I am adapting and old two dimensional GMM to the new PyMC5
syntax, and I found an strange sampling error similar to this. Without really understanding what the error is about, I try the solution proposed there (to eliminate the shape argument that was redundant) but the error remains. Here goes the code snippet,
data generation,
import pymc as pm
import numpy as np
import matplotlib.pyplot as plt
import arviz as az
from pytensor.tensor.nlinalg import matrix_inverse
## Generate some data for three groups.
# Means, variances, covariances, and proportions
mus = np.array([[-4,2],[0,1],[6,-2]])
variance1 = [1,.4,1.5]
variance2 = [1,.8,5 ]
covariances = [.5,0, -1]
ps = np.array([0.2, 0.5, 0.3])
D = mus[0].shape[0]
# Total amount of data
N = 1000
# Number of groups
K = 3
# Form covariance matrix for each group
sigmas = [np.array([[variance1[i],covariances[i]],[covariances[i],variance2[i]]]) for i in range(K)]
# Form group assignments
zs = np.array([np.random.multinomial(1, ps) for _ in range(N)]).T
xs = [z[:, np.newaxis] * np.random.multivariate_normal(m, s, size=N) for z, m, s in zip(zs, mus, sigmas)]
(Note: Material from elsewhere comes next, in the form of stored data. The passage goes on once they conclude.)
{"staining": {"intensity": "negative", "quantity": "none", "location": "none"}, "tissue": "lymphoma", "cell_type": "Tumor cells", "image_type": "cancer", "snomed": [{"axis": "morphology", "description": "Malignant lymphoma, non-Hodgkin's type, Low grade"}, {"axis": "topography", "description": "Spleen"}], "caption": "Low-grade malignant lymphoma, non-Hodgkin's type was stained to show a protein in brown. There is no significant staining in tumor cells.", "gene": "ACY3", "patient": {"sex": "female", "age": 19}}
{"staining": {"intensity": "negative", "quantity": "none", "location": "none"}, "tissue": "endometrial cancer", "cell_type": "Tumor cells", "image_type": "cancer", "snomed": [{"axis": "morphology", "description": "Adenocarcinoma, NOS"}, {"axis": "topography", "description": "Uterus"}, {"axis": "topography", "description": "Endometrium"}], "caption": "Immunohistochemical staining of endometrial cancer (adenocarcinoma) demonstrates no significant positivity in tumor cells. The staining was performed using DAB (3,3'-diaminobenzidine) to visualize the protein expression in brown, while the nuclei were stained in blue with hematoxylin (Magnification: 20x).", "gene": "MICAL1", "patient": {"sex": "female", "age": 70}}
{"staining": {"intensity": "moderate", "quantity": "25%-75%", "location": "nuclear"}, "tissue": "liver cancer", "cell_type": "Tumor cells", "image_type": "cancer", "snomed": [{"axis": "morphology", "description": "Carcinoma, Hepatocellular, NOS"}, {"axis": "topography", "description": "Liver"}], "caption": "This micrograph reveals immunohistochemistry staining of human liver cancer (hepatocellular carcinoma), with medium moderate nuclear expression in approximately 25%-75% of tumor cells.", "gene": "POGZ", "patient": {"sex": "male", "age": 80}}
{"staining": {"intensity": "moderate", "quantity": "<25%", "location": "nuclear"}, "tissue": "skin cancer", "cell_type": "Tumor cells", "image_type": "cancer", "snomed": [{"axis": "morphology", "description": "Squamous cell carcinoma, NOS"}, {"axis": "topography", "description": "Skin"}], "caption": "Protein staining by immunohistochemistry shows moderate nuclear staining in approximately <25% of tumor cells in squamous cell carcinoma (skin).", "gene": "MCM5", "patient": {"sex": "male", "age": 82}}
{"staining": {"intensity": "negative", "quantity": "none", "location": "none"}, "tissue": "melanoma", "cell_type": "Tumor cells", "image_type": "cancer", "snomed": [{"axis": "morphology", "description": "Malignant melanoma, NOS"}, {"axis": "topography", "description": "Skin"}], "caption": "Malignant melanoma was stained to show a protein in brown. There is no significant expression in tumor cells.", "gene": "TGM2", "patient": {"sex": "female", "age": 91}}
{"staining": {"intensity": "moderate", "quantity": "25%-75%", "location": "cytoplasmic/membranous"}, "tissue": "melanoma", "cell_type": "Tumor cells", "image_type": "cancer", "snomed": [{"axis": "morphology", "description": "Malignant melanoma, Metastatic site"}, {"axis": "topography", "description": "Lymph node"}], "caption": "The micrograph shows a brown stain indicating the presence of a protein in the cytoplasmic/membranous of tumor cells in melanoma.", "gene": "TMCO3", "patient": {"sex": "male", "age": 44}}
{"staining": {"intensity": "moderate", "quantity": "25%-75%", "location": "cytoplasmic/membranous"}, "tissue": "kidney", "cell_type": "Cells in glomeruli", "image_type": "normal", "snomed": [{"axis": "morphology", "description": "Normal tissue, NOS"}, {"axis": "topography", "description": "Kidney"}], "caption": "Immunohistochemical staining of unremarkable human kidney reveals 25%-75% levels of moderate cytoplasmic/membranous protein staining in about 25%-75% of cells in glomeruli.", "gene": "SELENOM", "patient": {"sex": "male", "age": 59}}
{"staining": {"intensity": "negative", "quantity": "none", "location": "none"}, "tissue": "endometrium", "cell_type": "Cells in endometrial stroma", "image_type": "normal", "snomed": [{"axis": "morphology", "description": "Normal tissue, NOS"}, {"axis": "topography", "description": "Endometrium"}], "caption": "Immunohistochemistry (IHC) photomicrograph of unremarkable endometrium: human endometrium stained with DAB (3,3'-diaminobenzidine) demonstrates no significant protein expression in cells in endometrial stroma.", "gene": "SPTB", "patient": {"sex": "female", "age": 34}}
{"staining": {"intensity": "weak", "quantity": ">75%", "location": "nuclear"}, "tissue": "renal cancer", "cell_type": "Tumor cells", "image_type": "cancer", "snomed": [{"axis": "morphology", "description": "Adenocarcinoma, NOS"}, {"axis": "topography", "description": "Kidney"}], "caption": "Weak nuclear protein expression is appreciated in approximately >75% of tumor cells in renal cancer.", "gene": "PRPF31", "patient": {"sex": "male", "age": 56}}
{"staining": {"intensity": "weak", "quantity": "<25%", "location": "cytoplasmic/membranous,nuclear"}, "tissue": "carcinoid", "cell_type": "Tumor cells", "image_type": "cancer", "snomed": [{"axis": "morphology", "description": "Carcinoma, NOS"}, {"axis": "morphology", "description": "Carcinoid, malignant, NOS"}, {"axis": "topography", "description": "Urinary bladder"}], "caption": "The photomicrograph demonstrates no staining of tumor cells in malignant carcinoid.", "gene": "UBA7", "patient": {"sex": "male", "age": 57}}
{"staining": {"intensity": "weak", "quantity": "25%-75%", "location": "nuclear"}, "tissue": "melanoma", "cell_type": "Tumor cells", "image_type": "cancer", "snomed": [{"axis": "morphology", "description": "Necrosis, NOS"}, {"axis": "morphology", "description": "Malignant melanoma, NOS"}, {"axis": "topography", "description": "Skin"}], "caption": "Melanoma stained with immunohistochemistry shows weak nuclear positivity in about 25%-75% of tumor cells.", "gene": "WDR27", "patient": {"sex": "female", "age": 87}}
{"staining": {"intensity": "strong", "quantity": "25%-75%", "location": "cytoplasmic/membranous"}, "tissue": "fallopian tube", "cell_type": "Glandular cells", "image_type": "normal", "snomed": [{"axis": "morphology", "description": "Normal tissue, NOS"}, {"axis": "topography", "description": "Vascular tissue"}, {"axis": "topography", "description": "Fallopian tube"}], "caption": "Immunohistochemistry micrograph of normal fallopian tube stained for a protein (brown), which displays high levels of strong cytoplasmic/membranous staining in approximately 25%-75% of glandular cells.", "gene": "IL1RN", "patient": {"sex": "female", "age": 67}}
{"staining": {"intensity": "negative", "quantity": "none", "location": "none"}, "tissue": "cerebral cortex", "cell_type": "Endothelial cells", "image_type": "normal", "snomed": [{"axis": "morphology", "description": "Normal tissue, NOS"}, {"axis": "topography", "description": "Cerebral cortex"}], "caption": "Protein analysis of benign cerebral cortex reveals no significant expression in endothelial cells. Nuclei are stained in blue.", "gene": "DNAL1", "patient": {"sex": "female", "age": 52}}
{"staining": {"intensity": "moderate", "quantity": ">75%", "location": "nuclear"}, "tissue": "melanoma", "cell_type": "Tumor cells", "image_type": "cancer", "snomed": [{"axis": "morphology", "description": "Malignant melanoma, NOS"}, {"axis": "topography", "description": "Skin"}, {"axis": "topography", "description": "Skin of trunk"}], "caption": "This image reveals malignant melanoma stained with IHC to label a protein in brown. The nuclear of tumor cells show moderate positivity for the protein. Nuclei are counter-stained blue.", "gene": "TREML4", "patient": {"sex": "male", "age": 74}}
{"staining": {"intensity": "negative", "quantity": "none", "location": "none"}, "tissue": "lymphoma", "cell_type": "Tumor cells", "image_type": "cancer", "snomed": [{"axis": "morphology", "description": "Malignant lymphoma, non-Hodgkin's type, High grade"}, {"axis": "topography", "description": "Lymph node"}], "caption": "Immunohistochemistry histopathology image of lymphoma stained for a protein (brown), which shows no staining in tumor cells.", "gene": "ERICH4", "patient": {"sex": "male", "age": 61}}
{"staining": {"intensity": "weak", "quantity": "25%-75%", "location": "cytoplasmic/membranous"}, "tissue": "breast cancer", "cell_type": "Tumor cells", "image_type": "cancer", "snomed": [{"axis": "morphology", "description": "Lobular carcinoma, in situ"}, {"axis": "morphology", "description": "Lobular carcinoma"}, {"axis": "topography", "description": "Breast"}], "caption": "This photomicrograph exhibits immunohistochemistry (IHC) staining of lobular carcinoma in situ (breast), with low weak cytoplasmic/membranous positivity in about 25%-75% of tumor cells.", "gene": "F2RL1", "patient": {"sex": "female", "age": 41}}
# Stack data into single array
data = np.sum(np.dstack(xs), axis=2)
model construction,
testvals = [[-2,-2],[0,0],[2,2]]
# Model structure
with pm.Model() as mvgmm:
# Prior over component weights
p = pm.Dirichlet('p', a=np.array([1.]*K))
# Prior over component means
mus = [pm.MvNormal('mu_%d' % i, mu=pm.floatX(np.zeros(D)), tau=pm.floatX(0.1 * np.eye(D)), shape=(D,), initval=pm.floatX(testvals[i])) for i in range(K)]
# Cholesky decomposed LKJ prior over component covariance matrices
# chol, corr, stds = [pm.LKJCholeskyCov('packed_L_%d' % i, n=D, eta=2., sd_dist=pm.HalfCauchy.dist(1)) for i in range(K)]
L = [pm.LKJCholeskyCov('packed_L_%d' % i, n=D, eta=2., sd_dist=pm.HalfCauchy.dist(1))[0] for i in range(K)]
# Unpack packed_L into full array
# L = [pm.expand_packed_triangular(D, packed_L[i]) for i in range(K)]
# Convert L to sigma and tau for convenience
sigma = [pm.Deterministic('sigma_%d' % i ,L[i].dot(L[i].T)) for i in range(K)]
tau = [pm.Deterministic('tau_%d' % i,matrix_inverse(sigma[i])) for i in range(K)]
# Specify the likelihood
mvnl = [pm.MvNormal.dist(mu=mus[i],chol=L[i]) for i in range(K)]
Y_obs = pm.Mixture('Y_obs',w=p, comp_dists=mvnl, observed=data)
And this is the sampling,
with pm.Model() as mvgmm:
trace = pm.sample(chains=8)
And the error is
SamplingError: Cannot sample from the model, since the model does not contain any free variables.